* **TASK GOAL**
Reproduce word for word the passage of the lathe forum thread below, from "Im interested in" up to and including "do you well.".

* **TEXT EXTRACT**
****************
Very nice indeed....

Reactions: Thank You! 1


----------



## David Hill (Mar 20, 2017)

Nice bowls--'specially the first! Admire your patience for working end grain--easy to bog that lathe down.
I too started with the same lathe--to see if I really _liked _it. Changing belt was challenging at first--seems I burned through quite a few, found the Kevlar ones lasted better.
I did the progression to bigger lathes--can tell you which ones not to get.

Reactions: Thank You! 1


----------



## C.L. Boyett (Mar 20, 2017)

rocky1 said:


> I've got it's Grizzly counterpart, and the guy I bought mine from told me from the get-





David Hill said:


> Nice bowls--'specially the first! Admire your patience for working end grain--easy to bog that lathe down.
> I too started with the same lathe--to see if I really _liked _it. Changing belt was challenging at first--seems I burned through quite a few, found the Kevlar ones lasted better.
> I did the progression to bigger lathes--can tell you which ones not to get.


Im interested in any and all information or comments on what a good lathe would be. My budget however is not the greatest. I'm going to try to stay under 2 grand. I can come up with that fairly easy.


----------



## David Hill (Mar 20, 2017)

@C.L. Boyett --yep, did the same approach, bought several used lathes in my "ascension". From my experience, I'd say save some heartache and $$--give a Nova 1624 a hard look--it's the only lathe I ever bought NEW. Think it'll do you well.

Reactions: Like 1


----------
****************
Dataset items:
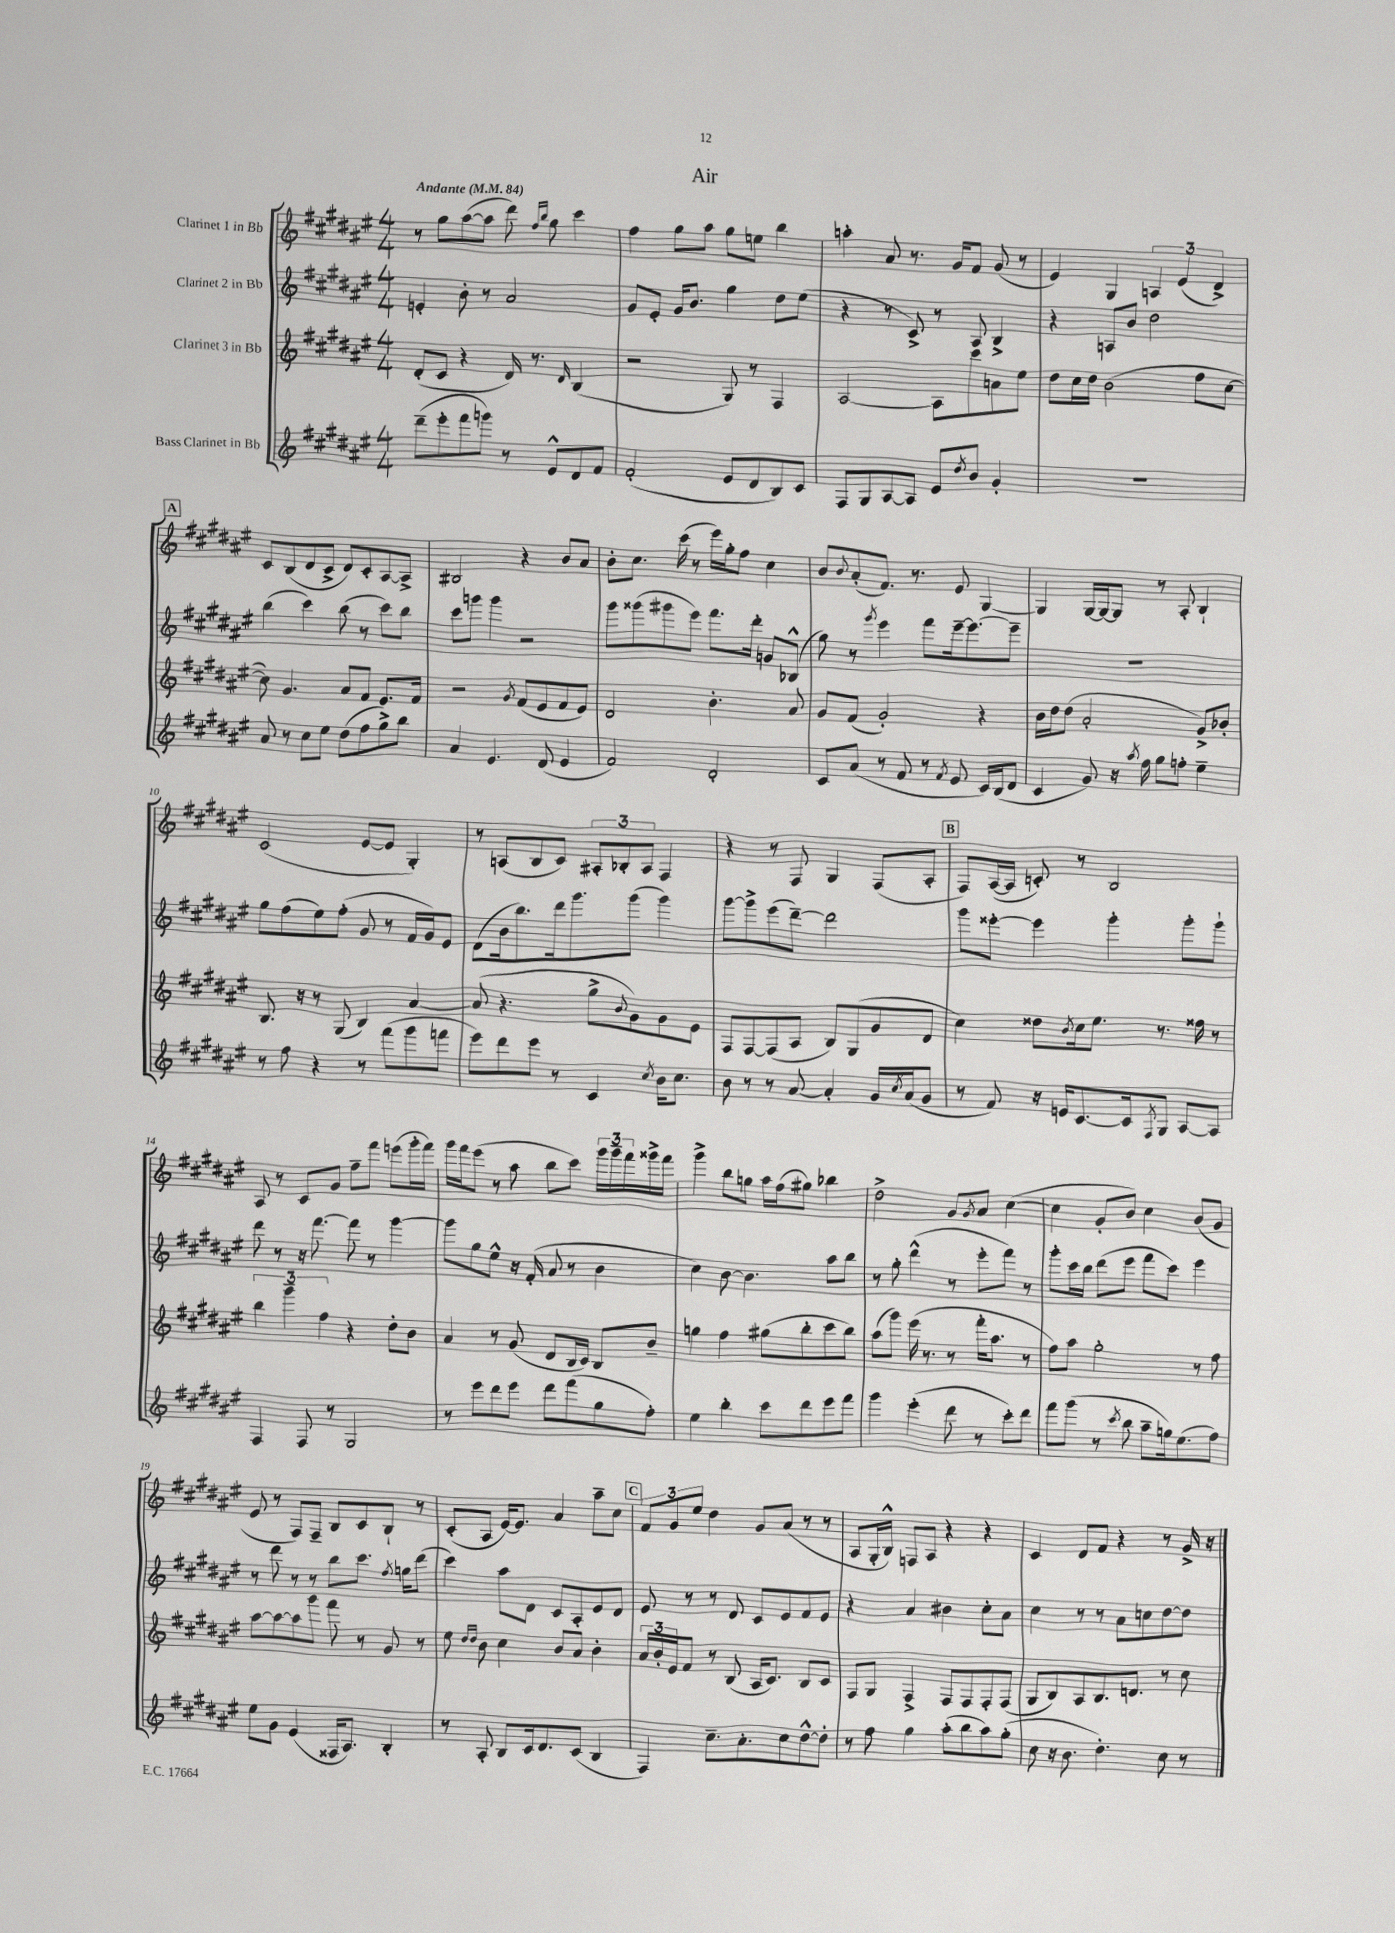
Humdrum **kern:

**kern	**kern	**kern	**kern
*staff4	*staff3	*staff2	*staff1
*clefG2	*clefG2	*clefG2	*clefG2
*k[f#c#g#d#a#e#]	*k[f#c#g#d#a#e#]	*k[f#c#g#d#a#e#]	*k[f#c#g#d#a#e#]
*M4/4	*M4/4	*M4/4	*M4/4
*MM84	*MM84	*MM84	*MM84
(8ddd#~\L	(8d#'/L	4e'/	8r
8eee#'\	8c#/J	.	8gg#\L
8fff#\	4r	8b'\	([8aa#\
8ggg\J)	.	8r	8aa#\]J
8r	16d#/)	2a#/	8ddd#\)
.	8.r	.	.
.	.	.	16qqff#/LL
.	.	.	16qqbb/JJ
8e#^^/L	.	.	8gg#\
.	16qqd#/	.	.
8d#/	(4B/	.	4ccc#\
8f#/J	.	.	.
=	=	=	=
(2f#'/	2r	8g#/L	4ff#\
.	.	8e#'/J	.
.	.	16g#/LK	8gg#\L
.	.	8.b/J	.
.	.	.	8aa#\J
8e#/L	8G#/)	4gg#\	8gg#\L
8d#/	8r	.	8ee\J
8B/)	4F#/	8dd#\L	4bb\
8c#/J	.	(8ee#\J	.
=	=	=	=
8F#/L	[2A#/	4r	4aa'\
8G#/	.	.	.
[8A#/	.	8r	8a#/
8A#/]J	.	8c#^/)	8.r
8e#/L	8A#\]L	8r	.
.	.	.	16g#/LK
8qdd#/	.	.	.
8b/J	8ccc#\	8A#/	8f#/J
4g#'/	8a\	4B^/	(8g#/
.	8ee#\J	.	8r
=	=	=	=
1r	8dd#\L	4r	4e#/)
.	16cc#\L	.	.
.	16dd#\JJ	.	.
.	(2b\	8A/L	4G#/
.	.	8b/J	.
.	.	2dd#\	6A/
.	.	.	(6e#/
.	8ff#\L	.	.
.	.	.	6d#^/)
.	[8cc#\J	.	.
=	=	=	=
8a#/	8cc#\])	(4bb\	8c#/L
8r	4.g#/	.	(8B/
8cc#\L	.	4ccc#\)	8d#/
8ee#\J	.	.	8c#^/J
(8dd#\L	8a#/L	(8bb\	8d#/L)
8ff#\	8f#/J	8r	8c#'/
8gg#^\)	8.e#/L	8ccc#\L)	[8A#/
8bb\J	.	8bb\J	8A#^/]J
.	16f#/Jk	.	.
=	=	=	=
4a#/	2r	8ccc#\L	2B#/
.	.	8ggg\J	.
4.e#/	.	4ggg\	.
.	8qg#/	.	.
.	(8f#/L	2r	4r
(8d#/	8e#/	.	.
4e#/	8f#/	.	8b/L
.	8e#/J)	.	8a#/J
=	=	=	=
2f#/)	2d#/	8ggg#\L	8b'\L
.	.	(8ggg##\	8.cc#\J
.	.	8ggg#\	.
.	.	.	(16ccc#\
.	.	8eee#\J)	8r
2d#'/	4.b'\	8.fff#\L	16eee#\LL)
.	.	.	16gg#'\J
.	.	.	8ff#\J
.	.	16ddd#'\Jk	.
.	.	8g/L	4cc#\
.	8a#/	(8B-^^/J	.
=	=	=	=
8c#/L	8g#/L	8gg#\)	8b/L
.	.	.	8qqb/
(8a#/J	(8f#/J	8r	(8a#'/
.	.	8qggg#/	.
8r	2g#'/)	4eee#\	8.f#/J)
8f#/	.	.	.
.	.	.	8.r
8r	.	8fff#\L	.
8qf#/	.	.	.
8e#/	.	[16eee#~\k	8e#/
.	.	8.eee#\_	.
16c#/LL)	4r	.	[4G#/
(16B/J	.	.	.
8d#/J	.	8eee#~\]J	.
=	=	=	=
4c#/	16b\LL	1r	4G#/]
.	16dd#\J	.	.
.	(8dd#\J	.	.
8g#/)	2a#'/	.	[16G#/LL
.	.	.	16G#/_J
16r	.	.	8G#/]J
8qaa#/	.	.	.
16ff#\	.	.	.
8gg#\L	.	.	8r
8ff'\J	.	.	8A#'/
4ee#~\	8g#^/L)	.	4B`/
.	8b-'/J	.	.
=	=	=	=
8r	8.B/	8gg#\L	(2c#/
8ff#\	.	(8ff#\	.
.	16r	.	.
4r	8r	8ee#\)	.
.	(8G#/	(8ff#'\J	.
8r	4B/)	8g#/	[8e#/L
(8fff#\L	.	8r	8e#/]J
8ggg#\	[4a#/	16f#/LL	4G#'/)
.	.	16g#/J)	.
8fff\J	.	8e#/J	.
=	=	=	=
8eee#\L)	(8a#/]	(8d#\L	8r
8ddd#\	4.r	16b\k	(8A/L
.	.	8.bb\)	.
8eee#\J	.	.	8B/
8r	.	16ddd#\k	8c#/J)
.	.	8.ggg#\	.
4c#/	8gg#^\L	.	12A#'/L
.	.	.	12B-'/
.	8qqb/	.	.
.	8g#\)	(8ggg#\J	.
.	.	.	12A#/J
8qcc#/	.	.	.
16b\LK	8g#\	4ggg#\)	4F#/
8.cc#\J	.	.	.
.	8e#\J	.	.
=	=	=	=
8b\	8F#/L	[8ggg#\L	4r
8r	[8F#/	8ggg#^\]	.
8r	(8F#/]	(8eee#\	8r
[8a#/	8A#/J	[8ddd#~\J)	8F#/
4a#'/]	8B/L)	2ddd#\]	4G#/
.	(8G#/	.	.
16g#/LL	8g#/	.	(8F#/L
8qcc#/	.	.	.
(16a#/J	.	.	.
8g#/J	8d#/J	.	8A#'/J
=	=	=	=
8r	4cc#\)	8ggg#\L	8F#/L)
8f#/)	.	[8eee##'\J	([16A#/L
.	.	.	16A#/]JJ
16r	8dd##\L	4eee##\]	8c'/)
16e/LK	.	.	.
.	8qb/	.	.
[8.c#/	16cc#\k	.	8r
.	8.ee#\J	.	.
.	.	4ggg#'\	2B/
16c#/]k	.	.	.
8qF#/	.	.	.
8G#/J	8.r	.	.
[8A#/L	.	8ggg#'\L	.
.	16ff##\	.	.
8A#/]J	8r	8ggg#`\J	.
=	=	=	=
4F#/	6bb\	8ddd#\	8A#/
.	.	8r	8r
.	6ggg#~\	.	.
8F#/	.	16r	8c#/L
.	.	[8.fff#\	.
.	6ff#\	.	.
8r	.	.	8g#/J
2G#/	4r	8fff#\]	8ff#~\L
.	.	8r	8fff#\J
.	8dd#'\L	[4ggg#\	(8eee\L
.	8b\J	.	16ggg#'\L
.	.	.	16fff#\JJ)
=	=	=	=
8r	4a#/	8ggg#\]L	16ggg#\LL
.	.	.	16fff#\J
8eee#\L	.	8gg#\	(8eee#\J
8ddd#\	8r	8ee#^^\J	8r
8eee#\J	(8g#/	16r	8aa#\
.	.	(16f#'/	.
8ddd#\L	8d#/L	8a#/	8bb\L
(8fff#\	16B/L	8r	8ccc#\J)
.	16c#/JJ)	.	.
8gg#\	8B/L	4b\	24ggg#\LL
.	.	.	24ggg#~\
.	.	.	24fff#\
8ff#'\J)	8b~/J	.	16ggg##^\
.	.	.	16fff#\JJ
=	=	=	=
4ee#\	4gg\	4cc#\)	4ggg#^\
4bb'\	4ff#\	[8b\	8bb\L
.	.	4.b\]	8gg\J
8ccc#\L	(8gg#\L	.	16aa#\LL
.	.	.	(16ff#\J
8ddd#\	8bb'\	.	8gg#\J)
8eee#\	8ccc#\	8aa#\L	4bb-\
8fff#\J	8bb\J)	8bb\J	.
=	=	=	=
4ggg#\	(8aa#\L	8r	2dd#^\
.	8ggg#\J)	8gg#'\	.
(4eee#'\	(16eee#\	(4ddd#^^\	.
.	8.r	.	.
8ddd#\	8r	8r	8g#/L
.	.	.	8qg#/
8r	16fff#'\LK	8eee#'\L	8a#/J
.	8.aa#\J	.	.
8ccc#'\L)	.	8fff#\J)	([4cc#\
8ddd#\J	8r	8r	.
=	=	=	=
8fff#\L	8ff#\L)	8ggg#'\L	4cc#\]
(8ggg#\J	8aa#\J	16ccc#\L	.
.	.	16bb\JJ	.
8r	2gg#'\	(8ddd#\L	8g#'/L
8qccc#/	.	.	.
8bb\	.	8eee#\J	8b/J)
8aa#~\L	.	8fff#\L	4cc#\
16gg\k)	.	8ccc#\J)	.
(8.ee#\	.	.	.
.	8r	4eee#\	(8b/L
8ff#\J)	8ff#\	.	8g#/J
=	=	=	=
8ee#\L	[8aa#\L	8r	8e#/
8g#\J	8aa#\_	8ddd#\	8r
(4e#/	8aa#\]	8r	8F#/L)
.	8ggg#\J	8r	8F#~/J
16F##/LK	8fff#\	8bb\L	8B/L
8.A#/J)	.	.	.
.	8r	8.ccc#\J	8c#/
4B'/	8g#/	.	8B`/J
.	.	8qff#/	.
.	.	16gg\LK	.
.	8r	(8ddd#\J	8r
=	=	=	=
8r	8ee#\	4ccc#\)	(8c#'/L
.	16qqdd#/LL	.	.
.	16qqdd#/JJ	.	.
8A#'/	8b\	.	8A#/J
8B/L	4cc#\	8aa#\L	[16e#/LK)
.	.	.	8.e#/]J
16c#/k	.	8d#\J	.
8.d#/	.	.	.
.	8b/L	8c#/L	4a#/
(8c#/J	8a#/J	8A#'/	.
4B/	4b'\	8e#/	8aa#~\L
.	.	8d#/J	8cc#\J
=	=	=	=
4F#/)	24a#/LL	8e#/	12f#/L
.	24b'/	.	.
.	24e#/J	.	12g#/
.	8f#/J	8r	.
.	.	.	12ee#/J
8.cc#~\L	8r	8r	4dd#\
.	(8B/	8d#/	.
8.a#'\	.	.	.
.	16A#/LK	8c#/L	8g#/L
.	8.c#/J)	.	.
8cc#\	.	8e#/	(8a#/J
[8dd#^^\	8B/L	8f#/	8r
8dd#'\]J	8c#/J	8e#/J	8r
=	=	=	=
8r	8F#/L	4r	8A#/L
8ff#\	8G#/J	.	16G#'/L
.	.	.	16B^^/JJ)
4gg#\	4F#^/	4a#/	8F/L
.	.	.	8A#/J
(8aa#'\L	8F#/L	4b#\	4r
8bb\	8F#/	.	.
8aa#\)	8F#'/	8cc#'\L	4r
(8gg#'\J	(8F#/J	8a#\J	.
=	=	=	=
8cc#\	8G#/L	4cc#\	4c#/
16r	8B/)	.	.
8.b\	.	.	.
.	8A#/	8r	8d#/L
4.dd#'\)	8.B/	8r	8f#/J
.	.	8a#\L	4r
.	8.d/J	.	.
.	.	8cc\	.
8cc#\	8r	[8dd#\	8r
8r	8cc#\	8dd#\]J	16g#^/
.	.	.	16r
==	==	==	==
*-	*-	*-	*-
****************
* **ANSWER TO THIS TASK**
Im interested in any and all information or comments on what a good lathe would be. My budget however is not the greatest. I'm going to try to stay under 2 grand. I can come up with that fairly easy.


----------



## David Hill (Mar 20, 2017)

@C.L. Boyett --yep, did the same approach, bought several used lathes in my "ascension". From my experience, I'd say save some heartache and $$--give a Nova 1624 a hard look--it's the only lathe I ever bought NEW. Think it'll do you well.